פּסיכאָלאָגיע

Our unconscious is wise in its own way: it fixes “breakdowns” in our psyche and eliminates emotional “bugs” in a way that is accessible to it. True, sometimes this results in behavior that is not entirely acceptable from the point of view of society. For example, in increased sexual activity.

There are a lot of programmers among my acquaintances. Probably, this is because in the world of them in general now there is darkness, darkness. Communicating with them, I got a little deeper into their special humor, folklore and magic. Yes, yes, magic. Because any programmer will tell you a lot of stories about how IT worked — it is not clear HOW and it is not clear WHY. And anyone who wanted to understand the reasons was severely punished by the code that failed once and for all (previously worked fine).

Personally, these codes, working or not working against all logic, are very reminiscent of our unconscious. It also hides the principles of work from us, giving out strange schemes of self-healing in return, which we do not pay attention to until they interfere with our lives.

In my student years, I was friends with an extraordinary girl. She was smart and naive at the same time. She joked a lot, loved to play: in associations, dominoes, lotto. Such a child in the body of an established woman. Pigtails and socks, a backpack in the form of a bear. She preferred childish, not feminine. Cosmetics store — «Children’s World».

One of the «caring» mutual acquaintances spoke of her in a very unpleasant way: they say that in our common company there was not a single man, not excluding married ones, who had not been in her bed. I’m not a hypocrite. We live in a free world, everyone does with his life as he wants. But these rumors surprised me: how do teddy bears and knee-high socks combine with such a sexual appetite?

Something was broken in her «love etiquette protocol»

I carefully discussed this topic with the girl. She was open to such conversations. She said that more, of course, they lie, there were much fewer «adventures» — and yet. Since then, I have become her confidant in love affairs and each time I listened to stories about how her relationship developed. Something was broken in her «protocol of love etiquette».
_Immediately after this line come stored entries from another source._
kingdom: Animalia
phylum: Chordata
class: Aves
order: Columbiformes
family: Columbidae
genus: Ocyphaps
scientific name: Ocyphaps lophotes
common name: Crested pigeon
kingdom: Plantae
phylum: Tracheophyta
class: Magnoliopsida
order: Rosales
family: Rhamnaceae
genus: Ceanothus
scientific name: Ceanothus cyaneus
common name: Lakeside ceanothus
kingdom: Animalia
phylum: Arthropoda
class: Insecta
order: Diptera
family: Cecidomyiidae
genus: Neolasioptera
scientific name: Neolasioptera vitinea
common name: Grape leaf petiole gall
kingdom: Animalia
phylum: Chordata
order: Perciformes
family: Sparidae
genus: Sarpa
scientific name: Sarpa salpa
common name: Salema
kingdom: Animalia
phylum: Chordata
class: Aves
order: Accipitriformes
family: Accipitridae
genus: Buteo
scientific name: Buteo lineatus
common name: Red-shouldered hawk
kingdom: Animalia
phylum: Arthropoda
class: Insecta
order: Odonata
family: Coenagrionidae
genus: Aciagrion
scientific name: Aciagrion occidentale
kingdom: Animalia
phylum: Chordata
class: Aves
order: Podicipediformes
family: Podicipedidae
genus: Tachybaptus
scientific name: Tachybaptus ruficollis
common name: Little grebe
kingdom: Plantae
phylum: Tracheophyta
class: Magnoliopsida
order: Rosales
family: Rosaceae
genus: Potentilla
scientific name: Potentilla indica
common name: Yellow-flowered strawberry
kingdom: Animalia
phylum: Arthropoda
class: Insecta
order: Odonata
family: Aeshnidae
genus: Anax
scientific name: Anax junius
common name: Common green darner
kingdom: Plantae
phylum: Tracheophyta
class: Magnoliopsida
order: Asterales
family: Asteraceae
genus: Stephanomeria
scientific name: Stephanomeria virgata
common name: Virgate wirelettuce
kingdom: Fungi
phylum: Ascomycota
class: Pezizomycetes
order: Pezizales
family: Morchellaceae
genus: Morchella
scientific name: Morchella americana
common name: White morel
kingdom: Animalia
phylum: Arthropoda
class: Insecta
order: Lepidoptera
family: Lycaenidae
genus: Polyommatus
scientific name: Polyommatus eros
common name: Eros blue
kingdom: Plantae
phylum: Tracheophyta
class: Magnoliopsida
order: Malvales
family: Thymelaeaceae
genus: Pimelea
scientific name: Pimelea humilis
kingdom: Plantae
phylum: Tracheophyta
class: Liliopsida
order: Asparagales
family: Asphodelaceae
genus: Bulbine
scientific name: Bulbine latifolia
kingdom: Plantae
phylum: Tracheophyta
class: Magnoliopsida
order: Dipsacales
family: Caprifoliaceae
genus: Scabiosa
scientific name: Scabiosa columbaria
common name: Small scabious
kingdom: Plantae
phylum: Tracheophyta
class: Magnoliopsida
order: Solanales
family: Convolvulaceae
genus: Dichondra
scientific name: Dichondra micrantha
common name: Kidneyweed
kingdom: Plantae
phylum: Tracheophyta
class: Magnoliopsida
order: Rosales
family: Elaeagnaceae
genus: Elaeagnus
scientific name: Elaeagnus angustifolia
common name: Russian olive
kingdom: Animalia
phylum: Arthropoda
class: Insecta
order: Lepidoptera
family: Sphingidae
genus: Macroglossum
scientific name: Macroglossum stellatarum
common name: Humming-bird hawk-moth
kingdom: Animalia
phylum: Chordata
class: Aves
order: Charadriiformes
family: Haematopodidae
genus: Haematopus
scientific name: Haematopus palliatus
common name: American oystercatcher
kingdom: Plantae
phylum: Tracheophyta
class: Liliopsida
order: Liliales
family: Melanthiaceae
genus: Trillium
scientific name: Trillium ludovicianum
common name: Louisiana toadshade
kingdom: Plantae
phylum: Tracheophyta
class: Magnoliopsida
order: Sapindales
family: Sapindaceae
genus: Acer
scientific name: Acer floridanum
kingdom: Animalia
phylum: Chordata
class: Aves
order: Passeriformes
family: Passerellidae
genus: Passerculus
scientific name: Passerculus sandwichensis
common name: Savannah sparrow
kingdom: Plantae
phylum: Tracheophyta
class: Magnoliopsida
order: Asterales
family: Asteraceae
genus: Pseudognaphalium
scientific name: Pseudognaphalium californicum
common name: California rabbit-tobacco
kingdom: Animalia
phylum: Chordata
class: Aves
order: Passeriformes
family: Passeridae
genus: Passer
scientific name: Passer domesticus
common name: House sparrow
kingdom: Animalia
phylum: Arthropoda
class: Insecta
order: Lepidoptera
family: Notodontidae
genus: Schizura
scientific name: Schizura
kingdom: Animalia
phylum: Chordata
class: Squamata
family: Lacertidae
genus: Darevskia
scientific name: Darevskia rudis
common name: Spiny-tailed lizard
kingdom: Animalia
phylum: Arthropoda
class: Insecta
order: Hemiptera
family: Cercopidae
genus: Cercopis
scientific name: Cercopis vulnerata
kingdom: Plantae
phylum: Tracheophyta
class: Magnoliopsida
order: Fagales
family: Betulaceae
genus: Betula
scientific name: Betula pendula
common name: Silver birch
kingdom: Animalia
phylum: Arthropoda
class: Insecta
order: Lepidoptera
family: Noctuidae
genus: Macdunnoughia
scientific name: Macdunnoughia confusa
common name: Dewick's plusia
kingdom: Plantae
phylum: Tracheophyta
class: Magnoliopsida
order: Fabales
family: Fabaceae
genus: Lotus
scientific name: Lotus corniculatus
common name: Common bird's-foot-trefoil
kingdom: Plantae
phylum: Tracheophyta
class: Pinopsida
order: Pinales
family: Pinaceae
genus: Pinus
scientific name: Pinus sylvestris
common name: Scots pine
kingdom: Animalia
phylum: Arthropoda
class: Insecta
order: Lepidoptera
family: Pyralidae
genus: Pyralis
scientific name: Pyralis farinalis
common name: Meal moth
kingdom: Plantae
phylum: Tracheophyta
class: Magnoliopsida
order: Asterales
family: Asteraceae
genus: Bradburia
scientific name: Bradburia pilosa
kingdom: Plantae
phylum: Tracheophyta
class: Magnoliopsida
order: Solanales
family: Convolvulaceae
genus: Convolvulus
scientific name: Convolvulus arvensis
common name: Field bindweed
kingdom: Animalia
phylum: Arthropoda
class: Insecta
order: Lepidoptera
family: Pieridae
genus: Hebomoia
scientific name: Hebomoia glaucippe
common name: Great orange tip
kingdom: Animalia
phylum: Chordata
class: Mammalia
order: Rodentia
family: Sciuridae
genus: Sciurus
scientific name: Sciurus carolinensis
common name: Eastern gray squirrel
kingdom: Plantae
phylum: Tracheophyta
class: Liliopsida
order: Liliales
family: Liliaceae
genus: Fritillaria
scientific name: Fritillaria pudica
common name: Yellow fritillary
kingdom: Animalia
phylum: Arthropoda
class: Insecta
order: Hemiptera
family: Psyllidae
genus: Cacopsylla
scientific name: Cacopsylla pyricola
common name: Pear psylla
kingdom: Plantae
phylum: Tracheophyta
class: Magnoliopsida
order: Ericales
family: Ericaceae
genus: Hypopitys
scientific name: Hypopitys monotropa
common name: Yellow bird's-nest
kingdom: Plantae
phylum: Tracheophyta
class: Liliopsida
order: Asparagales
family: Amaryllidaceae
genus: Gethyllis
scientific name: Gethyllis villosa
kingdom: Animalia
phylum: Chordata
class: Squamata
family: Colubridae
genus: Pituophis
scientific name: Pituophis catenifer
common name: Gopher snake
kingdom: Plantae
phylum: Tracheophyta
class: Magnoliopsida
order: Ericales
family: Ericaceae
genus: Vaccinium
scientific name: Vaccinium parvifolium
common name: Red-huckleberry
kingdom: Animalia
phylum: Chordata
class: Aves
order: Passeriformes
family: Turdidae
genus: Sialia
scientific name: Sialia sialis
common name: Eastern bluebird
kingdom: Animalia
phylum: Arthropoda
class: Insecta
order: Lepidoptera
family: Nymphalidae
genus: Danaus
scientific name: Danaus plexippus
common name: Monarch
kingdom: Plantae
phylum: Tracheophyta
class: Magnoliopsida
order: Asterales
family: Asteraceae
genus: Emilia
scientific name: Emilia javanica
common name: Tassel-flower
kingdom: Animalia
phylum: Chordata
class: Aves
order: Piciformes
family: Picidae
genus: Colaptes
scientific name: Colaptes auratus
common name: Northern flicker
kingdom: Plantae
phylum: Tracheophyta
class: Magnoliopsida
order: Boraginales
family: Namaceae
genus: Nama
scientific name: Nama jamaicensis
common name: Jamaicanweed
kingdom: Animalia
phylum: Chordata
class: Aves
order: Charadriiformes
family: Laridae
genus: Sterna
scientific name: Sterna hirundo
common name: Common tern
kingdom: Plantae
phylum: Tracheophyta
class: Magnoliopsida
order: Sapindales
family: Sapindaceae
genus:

In those days, I easily handed out phones to interesting young people and then tracked the degree of their involvement: would they invite me on a date? Call? Write SMS? Or just want to be friends? Everything was the other way around for her: first sex, and then intrigue: will the phone take it? Will he ask what his name is? .. An amazing creature. For some reason, she wasn’t scared at all.

Her trace was lost in the next company, hike or trip. Even on Facebook (an extremist organization banned in Russia), I could not find it, find out how it changed, where it was moving. Her image appeared in my mind out of nowhere, at a lecture. I told students about the sexual attachment of victims to their rapists, about that form of sexuality, the only purpose of which is the search for recognition, love.

An old acquaintance popped into my mind as a perfect example of what I was talking about. Her parents divorced when she was quite young, each having children in new relationships. They were far more preoccupied with their lives than with their eldest daughter, whose features and behavior reminded them of a past, erroneous marriage.

She had to be independent, an adult. The key is around the neck, «eat something yourself.» Childhood as such did not happen — that is why, already in adulthood, she liked all these golfs and pigtails so much.

Active sexual behavior, readiness to rush into the arms of the first person you meet is a continuation of the sad story of childhood and a vivid example of how the unconscious of a person seeks to “repair” the injury without giving any signals “outside”. The lack of love in childhood was made up for by active sexuality in youth.

I remember how the girls whispered and let go of offensive words in her address. And I know for sure: she just desperately — more desperately than all of us — needed love. Sexual revolution, extrovert temperament and attractive appearance did their job. And after all, no one in her environment, not a single living soul asked her the question of why she behaves this way. Why does she need it?

Take someone to treat this girl then, and he would be blown away by a flurry of accumulated melancholy

Now, watching similar cases in practice, reading scientific articles and talking with students, I understand How long loneliness, sadness and pain that girl had inside. At that moment, contact with irrational grievances was impossible. The unconscious captured melancholy and fought it in the most favorable way — acceptable from the point of view of the unconscious itself, and the social norms adopted by us do not work on it.

If someone had taken care of this girl then, he would have been blown away by a flurry of accumulated melancholy. Several venereal diseases, hissing and gossip behind his back — from the point of view of the unconscious, all this was a small price to pay for containing the avalanche.

The psychologist works with these patterns (schemes) only if there is a request. But this happens infrequently. More often, such people get into therapy when the dam «broke», when the adaptive mechanism failed. And it is certainly more difficult to work in a situation of such a crisis.

But if you do prevention or “catch” the problem at an early stage, there is a chance to release a lot of energy that is better spent on joy and pleasure. Is not it?